# Exercise
Copy out the text of every entry below, line for line, and leave out the pictures.

### Source information

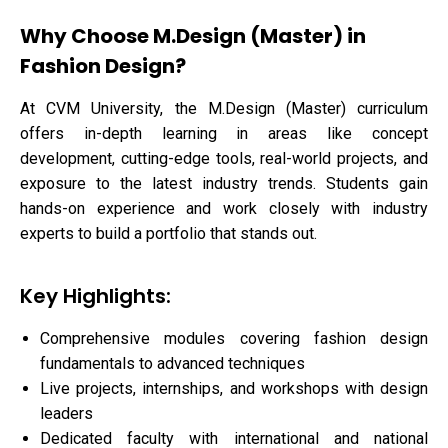
Why Choose M.Design (Master) in
Fashion Design?
At CVM University, the M.Design (Master) curriculum
offers in-depth learning in areas like concept
development, cutting-edge tools, real-world projects, and
exposure to the latest industry trends. Students gain
hands-on experience and work closely with industry
experts to build a portfolio that stands out.
Key Highlights:
Comprehensive modules covering fashion design
fundamentals to advanced techniques
Live projects, internships, and workshops with design
leaders
Dedicated faculty with international and national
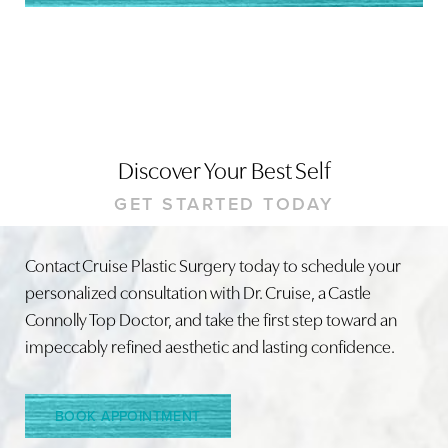
Discover Your Best Self
GET STARTED TODAY
Contact Cruise Plastic Surgery today to schedule your
personalized consultation with Dr. Cruise, a Castle
Connolly Top Doctor, and take the first step toward an
impeccably refined aesthetic and lasting confidence.
BOOK APPOINTMENT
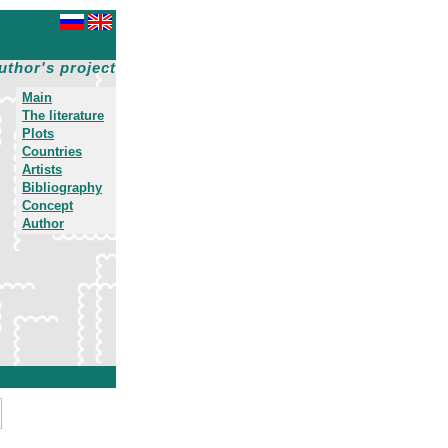
uthor's project
Main
The literature
Plots
Countries
Artists
Bibliography
Concept
Author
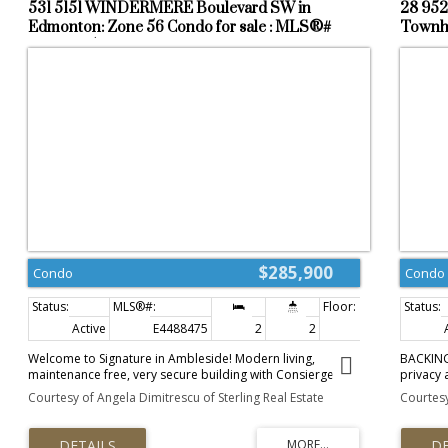
531 5151 WINDERMERE Boulevard SW in
28 952
Edmonton: Zone 56 Condo for sale : MLS®#
Townho
E4488475
$285,900
Condo
Condo
Active
E4488475
2
2
803 sq. ft.
Welcome to Signature in Ambleside! Modern living,
BACKING 
maintenance free, very secure building with Consierge
privacy 
service located in the vibrant community of Windermere. 2
located 
Courtesy of Angela Dimitrescu of Sterling Real Estate
Courtesy
bedroom 2 full bathroom condo is meticulously
bedroom
maintained and ready to be moved in and enjoyed with
room fea
privacy and comfort. The condo has been updated with
doors le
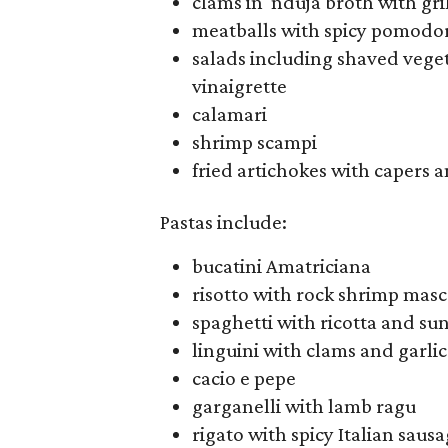
clams in 'nduja broth with gr
meatballs with spicy pomodo
salads including shaved vege
vinaigrette
calamari
shrimp scampi
fried artichokes with capers 
Pastas include:
bucatini Amatriciana
risotto with rock shrimp mas
spaghetti with ricotta and s
linguini with clams and garlic
cacio e pepe
garganelli with lamb ragu
rigato with spicy Italian saus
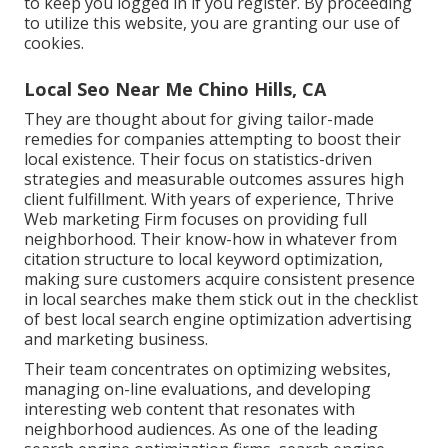
to keep you logged in if you register. By proceeding
to utilize this website, you are granting our use of
cookies.
Local Seo Near Me Chino Hills, CA
They are thought about for giving tailor-made
remedies for companies attempting to boost their
local existence. Their focus on statistics-driven
strategies and measurable outcomes assures high
client fulfillment. With years of experience, Thrive
Web marketing Firm focuses on providing full
neighborhood. Their know-how in whatever from
citation structure to local keyword optimization,
making sure customers acquire consistent presence
in local searches make them stick out in the checklist
of best local search engine optimization advertising
and marketing business.
Their team concentrates on optimizing websites,
managing on-line evaluations, and developing
interesting web content that resonates with
neighborhood audiences. As one of the leading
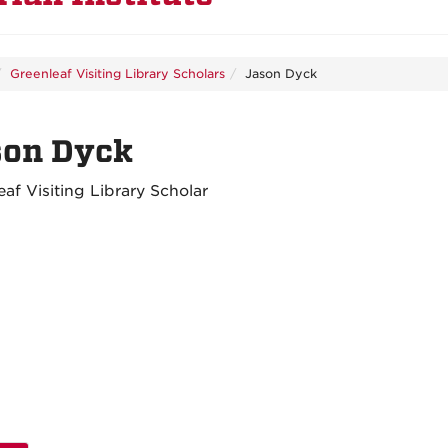
Greenleaf Visiting Library Scholars
Jason Dyck
son Dyck
eaf Visiting Library Scholar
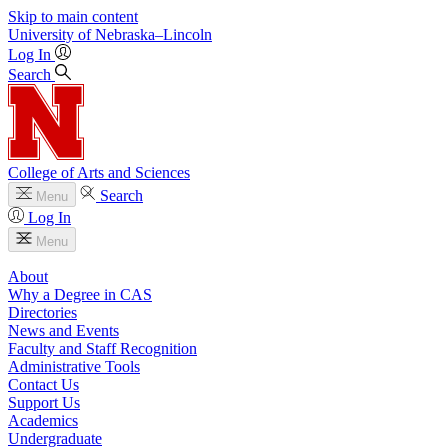
Skip to main content
University
of
Nebraska–Lincoln
Log In
Search
College of Arts and Sciences
Search
Menu
Log In
Menu
About
Why a Degree in CAS
Directories
News and Events
Faculty and Staff Recognition
Administrative Tools
Contact Us
Support Us
Academics
Undergraduate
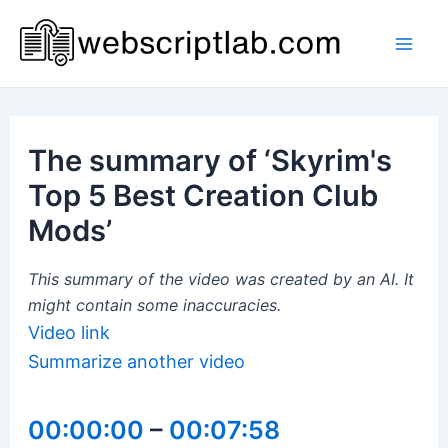
Skip
to
Mai
content
Men
The summary of ‘Skyrim's
Top 5 Best Creation Club
Mods’
This summary of the video was created by an AI. It
might contain some inaccuracies.
Video link
Summarize another video
00:00:00
–
00:07:58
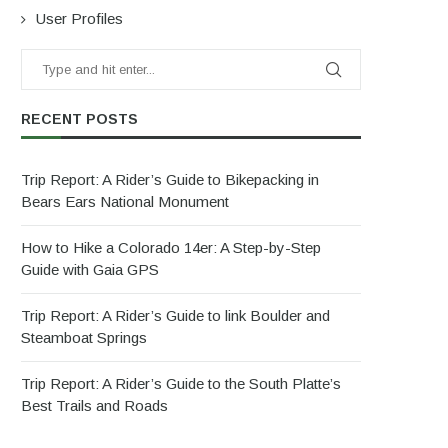
User Profiles
RECENT POSTS
Trip Report: A Rider’s Guide to Bikepacking in
Bears Ears National Monument
How to Hike a Colorado 14er: A Step-by-Step
Guide with Gaia GPS
Trip Report: A Rider’s Guide to link Boulder and
Steamboat Springs
Trip Report: A Rider’s Guide to the South Platte’s
Best Trails and Roads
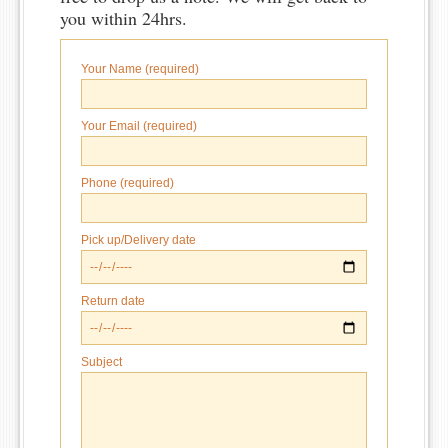
you within 24hrs.
Your Name (required)
Your Email (required)
Phone (required)
Pick up/Delivery date
Return date
Subject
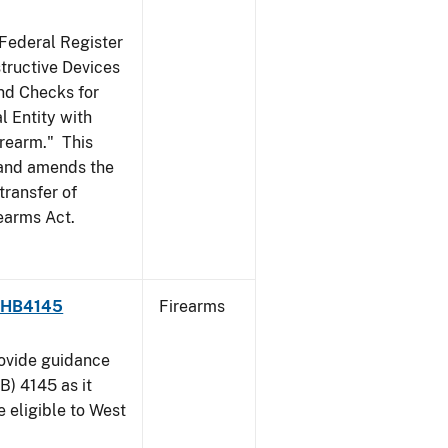
 Federal Register
structive Devices
nd Checks for
l Entity with
irearm." This
, and amends the
transfer of
rearms Act.
 - HB4145
Firearms
rovide guidance
B) 4145 as it
 eligible to West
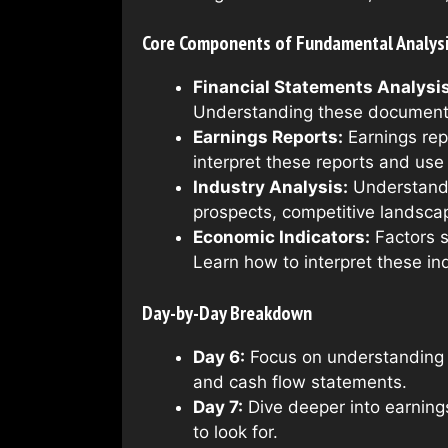
Core Components of Fundamental Analys
Financial Statements Analysis
Understanding these documents 
Earnings Reports:
Earnings repo
interpret these reports and us
Industry Analysis:
Understandin
prospects, competitive landsca
Economic Indicators:
Factors s
Learn how to interpret these in
Day-by-Day Breakdown
Day 6:
Focus on understanding 
and cash flow statements.
Day 7:
Dive deeper into earnings
to look for.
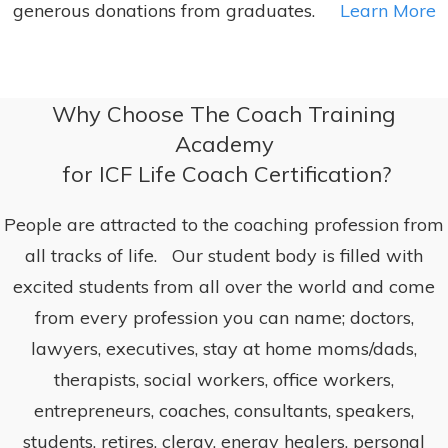
generous donations from graduates.
Learn More
Why Choose The Coach Training
Academy
for ICF Life Coach Certification?
People are attracted to the coaching profession from
all tracks of life. Our student body is filled with
excited students from all over the world and come
from every profession you can name; doctors,
lawyers, executives, stay at home moms/dads,
therapists, social workers, office workers,
entrepreneurs, coaches, consultants, speakers,
students, retires, clergy, energy healers, personal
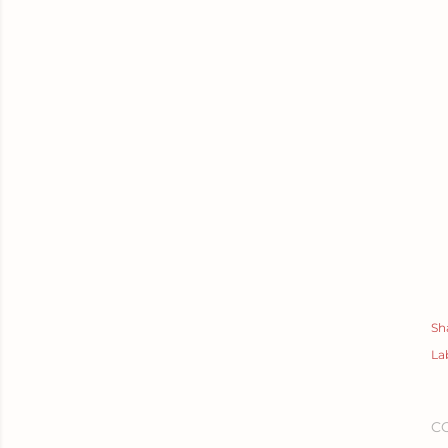
Sh
La
C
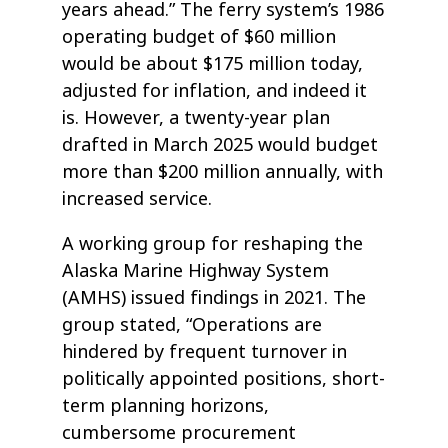
years ahead.” The ferry system’s 1986
operating budget of $60 million
would be about $175 million today,
adjusted for inflation, and indeed it
is. However, a twenty-year plan
drafted in March 2025 would budget
more than $200 million annually, with
increased service.
A working group for reshaping the
Alaska Marine Highway System
(AMHS) issued findings in 2021. The
group stated, “Operations are
hindered by frequent turnover in
politically appointed positions, short-
term planning horizons,
cumbersome procurement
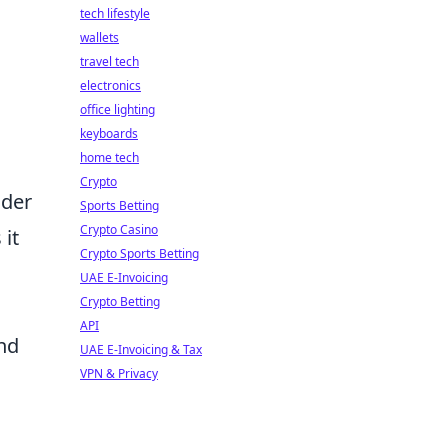
tech lifestyle
wallets
travel tech
electronics
office lighting
keyboards
home tech
Crypto
ader
Sports Betting
Crypto Casino
it
Crypto Sports Betting
UAE E-Invoicing
Crypto Betting
l
API
and
UAE E-Invoicing & Tax
VPN & Privacy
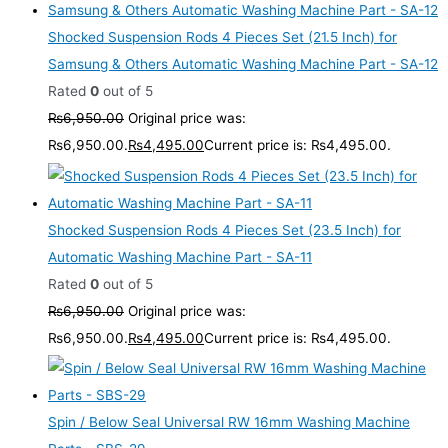
Shocked Suspension Rods 4 Pieces Set (21.5 Inch) for
Samsung & Others Automatic Washing Machine Part - SA-12
Rated
0
out of 5
₨
6,950.00
Original price was:
₨6,950.00.
₨
4,495.00
Current price is: ₨4,495.00.
Shocked Suspension Rods 4 Pieces Set (23.5 Inch) for
Automatic Washing Machine Part - SA-11
Rated
0
out of 5
₨
6,950.00
Original price was:
₨6,950.00.
₨
4,495.00
Current price is: ₨4,495.00.
Spin / Below Seal Universal RW 16mm Washing Machine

######

# Response box
Why Choose M.Design (Master) in
Fashion Design?
At CVM University, the M.Design (Master) curriculum
offers in-depth learning in areas like concept
development, cutting-edge tools, real-world projects, and
exposure to the latest industry trends. Students gain
hands-on experience and work closely with industry
experts to build a portfolio that stands out.
Key Highlights:
Comprehensive modules covering fashion design
fundamentals to advanced techniques
Live projects, internships, and workshops with design
leaders
Dedicated faculty with international and national
Discover Your Best Self
GET STARTED TODAY
Contact Cruise Plastic Surgery today to schedule your
personalized consultation with Dr. Cruise, a Castle
Connolly Top Doctor, and take the first step toward an
impeccably refined aesthetic and lasting confidence.
BOOK APPOINTMENT
uthor's project
Main
The literature
Plots
Countries
Artists
Bibliography
Concept
Author
531 5151 WINDERMERE Boulevard SW in
28 952
Edmonton: Zone 56 Condo for sale : MLS®#
Townho
E4488475
$285,900
Condo
Condo
Active
E4488475
2
2
803 sq. ft.
Welcome to Signature in Ambleside! Modern living,
BACKING 
maintenance free, very secure building with Consierge
privacy 
service located in the vibrant community of Windermere. 2
located 
Courtesy of Angela Dimitrescu of Sterling Real Estate
Courtesy
bedroom 2 full bathroom condo is meticulously
bedroom
maintained and ready to be moved in and enjoyed with
room fea
privacy and comfort. The condo has been updated with
doors le
clams in 'nduja broth with gr
meatballs with spicy pomodo
salads including shaved vege
vinaigrette
calamari
shrimp scampi
fried artichokes with capers 
Pastas include:
bucatini Amatriciana
risotto with rock shrimp mas
spaghetti with ricotta and s
linguini with clams and garlic
cacio e pepe
garganelli with lamb ragu
rigato with spicy Italian saus
to keep you logged in if you register. By proceeding
to utilize this website, you are granting our use of
cookies.
Local Seo Near Me Chino Hills, CA
They are thought about for giving tailor-made
remedies for companies attempting to boost their
local existence. Their focus on statistics-driven
strategies and measurable outcomes assures high
client fulfillment. With years of experience, Thrive
Web marketing Firm focuses on providing full
neighborhood. Their know-how in whatever from
citation structure to local keyword optimization,
making sure customers acquire consistent presence
in local searches make them stick out in the checklist
of best local search engine optimization advertising
and marketing business.
Their team concentrates on optimizing websites,
managing on-line evaluations, and developing
interesting web content that resonates with
neighborhood audiences. As one of the leading
Greenleaf Visiting Library Scholars
Jason Dyck
son Dyck
eaf Visiting Library Scholar
Skip to main content
University
of
Nebraska–Lincoln
Log In
Search
College of Arts and Sciences
Search
Menu
Log In
Menu
About
Why a Degree in CAS
Directories
News and Events
Faculty and Staff Recognition
Administrative Tools
Contact Us
Support Us
Academics
Undergraduate
Skip
to
Mai
content
Men
The summary of ‘Skyrim's
Top 5 Best Creation Club
Mods’
This summary of the video was created by an AI. It
might contain some inaccuracies.
Video link
Summarize another video
00:00:00
–
00:07:58
User Profiles
RECENT POSTS
Trip Report: A Rider’s Guide to Bikepacking in
Bears Ears National Monument
How to Hike a Colorado 14er: A Step-by-Step
Guide with Gaia GPS
Trip Report: A Rider’s Guide to link Boulder and
Steamboat Springs
Trip Report: A Rider’s Guide to the South Platte’s
Best Trails and Roads
you within 24hrs.
Your Name (required)
Your Email (required)
Phone (required)
Pick up/Delivery date
Return date
Subject
 Federal Register
structive Devices
nd Checks for
l Entity with
irearm." This
, and amends the
transfer of
rearms Act.
 - HB4145
Firearms
rovide guidance
B) 4145 as it
 eligible to West
Core Components of Fundamental Analys
Financial Statements Analysis
Understanding these documents 
Earnings Reports:
Earnings repo
interpret these reports and us
Industry Analysis:
Understandin
prospects, competitive landsca
Economic Indicators:
Factors s
Learn how to interpret these in
Day-by-Day Breakdown
Day 6:
Focus on understanding 
and cash flow statements.
Day 7:
Dive deeper into earnings
to look for.
generous donations from graduates.
Learn More
Why Choose The Coach Training
Academy
for ICF Life Coach Certification?
People are attracted to the coaching profession from
all tracks of life. Our student body is filled with
excited students from all over the world and come
from every profession you can name; doctors,
lawyers, executives, stay at home moms/dads,
therapists, social workers, office workers,
entrepreneurs, coaches, consultants, speakers,
students, retires, clergy, energy healers, personal
Sh
La
C
years ahead.” The ferry system’s 1986
operating budget of $60 million
would be about $175 million today,
adjusted for inflation, and indeed it
is. However, a twenty-year plan
drafted in March 2025 would budget
more than $200 million annually, with
increased service.
A working group for reshaping the
Alaska Marine Highway System
(AMHS) issued findings in 2021. The
group stated, “Operations are
hindered by frequent turnover in
politically appointed positions, short-
term planning horizons,
cumbersome procurement
tech lifestyle
wallets
travel tech
electronics
office lighting
keyboards
home tech
Crypto
ader
Sports Betting
Crypto Casino
it
Crypto Sports Betting
UAE E-Invoicing
Crypto Betting
l
API
and
UAE E-Invoicing & Tax
VPN & Privacy
Shocked Suspension Rods 4 Pieces Set (21.5 Inch) for
Samsung & Others Automatic Washing Machine Part - SA-12
Rated
0
out of 5
₨
6,950.00
Original price was:
₨6,950.00.
₨
4,495.00
Current price is: ₨4,495.00.
Shocked Suspension Rods 4 Pieces Set (23.5 Inch) for
Automatic Washing Machine Part - SA-11
Rated
0
out of 5
₨
6,950.00
Original price was:
₨6,950.00.
₨
4,495.00
Current price is: ₨4,495.00.
Spin / Below Seal Universal RW 16mm Washing Machine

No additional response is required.